Data supplied Start Marker

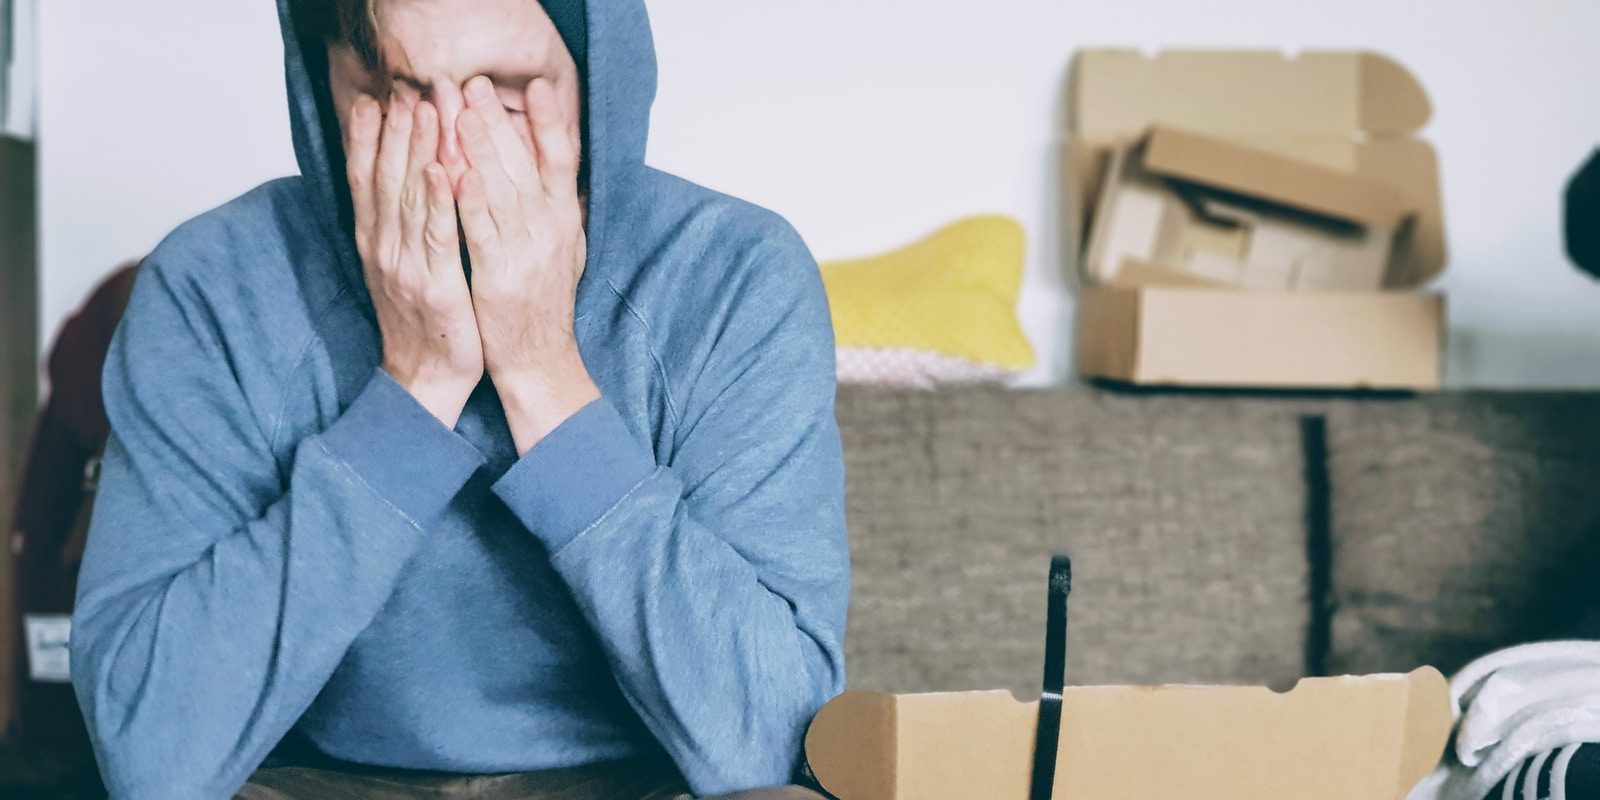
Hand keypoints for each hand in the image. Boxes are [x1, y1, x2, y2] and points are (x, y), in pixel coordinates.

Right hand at [346, 92, 483, 427]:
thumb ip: (396, 226)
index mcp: (374, 242)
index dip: (368, 138)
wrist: (424, 379)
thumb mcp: (399, 267)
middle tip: (406, 88)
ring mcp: (406, 266)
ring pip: (409, 198)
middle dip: (395, 130)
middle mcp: (383, 248)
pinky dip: (437, 201)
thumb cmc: (421, 321)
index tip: (375, 98)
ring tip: (425, 110)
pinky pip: (437, 236)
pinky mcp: (435, 285)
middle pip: (385, 178)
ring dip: (417, 150)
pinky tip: (442, 170)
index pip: (366, 179)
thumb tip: (398, 182)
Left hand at [455, 75, 598, 453]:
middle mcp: (551, 231)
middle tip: (473, 84)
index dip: (549, 122)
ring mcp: (527, 253)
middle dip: (497, 122)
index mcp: (564, 221)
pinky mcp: (499, 277)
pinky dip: (470, 202)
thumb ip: (559, 209)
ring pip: (501, 191)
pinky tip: (455, 173)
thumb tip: (559, 169)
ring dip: (479, 150)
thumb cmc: (542, 304)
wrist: (539, 361)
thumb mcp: (564, 250)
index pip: (562, 160)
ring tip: (459, 111)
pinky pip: (482, 233)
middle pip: (525, 165)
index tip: (536, 85)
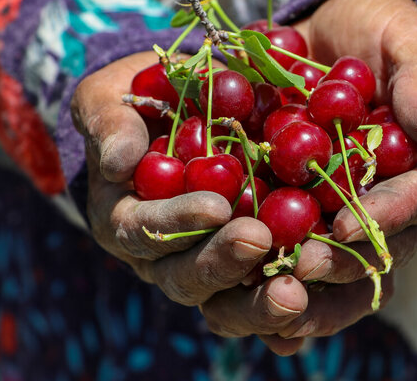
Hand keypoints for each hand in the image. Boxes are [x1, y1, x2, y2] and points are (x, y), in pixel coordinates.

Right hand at [70, 52, 273, 305]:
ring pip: (225, 302)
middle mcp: (162, 256)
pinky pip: (259, 300)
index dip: (177, 222)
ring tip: (293, 294)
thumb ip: (110, 123)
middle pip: (185, 277)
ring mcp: (205, 267)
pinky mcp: (244, 270)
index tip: (216, 207)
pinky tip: (307, 319)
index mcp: (125, 218)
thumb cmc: (142, 101)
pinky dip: (282, 315)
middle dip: (221, 262)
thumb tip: (119, 162)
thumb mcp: (110, 98)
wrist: (183, 113)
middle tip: (258, 240)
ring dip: (257, 303)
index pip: (143, 230)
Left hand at [201, 0, 416, 353]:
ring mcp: (345, 209)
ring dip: (299, 290)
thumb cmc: (381, 29)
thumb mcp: (408, 37)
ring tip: (258, 300)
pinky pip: (288, 250)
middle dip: (336, 266)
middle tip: (295, 271)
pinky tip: (231, 298)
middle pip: (374, 251)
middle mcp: (391, 200)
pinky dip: (265, 279)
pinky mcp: (301, 208)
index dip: (384, 217)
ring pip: (331, 265)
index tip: (343, 227)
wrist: (333, 35)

Data supplied End Marker

Copy every record exactly, dropping the images.

**Task output:**
Hand keypoints for each hand in the image. Boxes are [x1, y1, x2, y2] and points are (x, y), in pixel coordinates.

Right hand at [346, 92, 483, 427]:
thumb ip: (396, 226)
index mcp: (374, 242)
index dip: (368, 138)
wrist: (424, 379)
thumb mcp: (399, 267)
middle tip: (406, 88)
ring mcp: (406, 266)
ring pip: (409, 198)
middle dip: (395, 130)
middle mcp: (383, 248)
pinky dip: (437, 201)
thumb cmc: (421, 321)
index tip: (375, 98)
ring tip: (425, 110)
pinky pip: (437, 236)
pinky mcp: (435, 285)
middle pip: (385, 178)
ring dip: (417, 150)
pinky tip: (442, 170)
index pip: (366, 179)
thumb tip: (398, 182)
Left hand at [455, 75, 598, 453]:
middle mcp: (551, 231)
middle tip: (473, 84)
index dip: (549, 122)
ring mcp: (527, 253)
middle dip: (497, 122)
index mcp: (564, 221)
pinky mcp: (499, 277)
pinky dip: (470, 202)
thumb ip: (559, 209)
ring pip: (501, 191)
pinky tip: (455, 173)
thumb tip: (559, 169)
ring dip: (479, 150)
thumb cmc: (542, 304)
wrist: (539, 361)
thumb mcp: (564, 250)
index pip: (562, 160)
ring tip: (459, 111)
pinky pip: (482, 233)
middle pip: (525, 165)
index tip: (536, 85)
Hand keypoints for each hand in the image. Boxes are [x1, y1, x2, y2] and points are (x, y), in pixel coordinates.

Right hand at [70, 52, 273, 305]:
ring pip: (225, 302)
middle mcp: (162, 256)
pinky pip: (259, 300)
index dip: (177, 222)
ring tip: (293, 294)
thumb ip: (110, 123)
middle pip: (185, 277)
ring mcp: (205, 267)
pinky mcp: (244, 270)
index tip: (216, 207)
pinky tip: (307, 319)
index mcp: (125, 218)
thumb cmc: (142, 101)
pinky dip: (282, 315)
middle dip: (221, 262)
thumb tip: (119, 162)
thumb mcp: (110, 98)
wrist: (183, 113)
middle tip: (258, 240)
ring dip: (257, 303)
index pip: (143, 230)
Left hand at [201, 0, 416, 353]:
ring mcp: (345, 209)
ring dip: (299, 290)
thumb cmc: (381, 29)
thumb mcp: (408, 37)
ring tip: (258, 300)
pinky pip: (288, 250)
middle dip: (336, 266)
middle tip: (295, 271)
pinky tip: (231, 298)
middle pip: (374, 251)
middle mcp: (391, 200)
pinky dip: (265, 279)
pinky mcp: (301, 208)
index dip: (384, 217)
ring pip: (331, 265)
index tip: (343, 227)
wrist: (333, 35)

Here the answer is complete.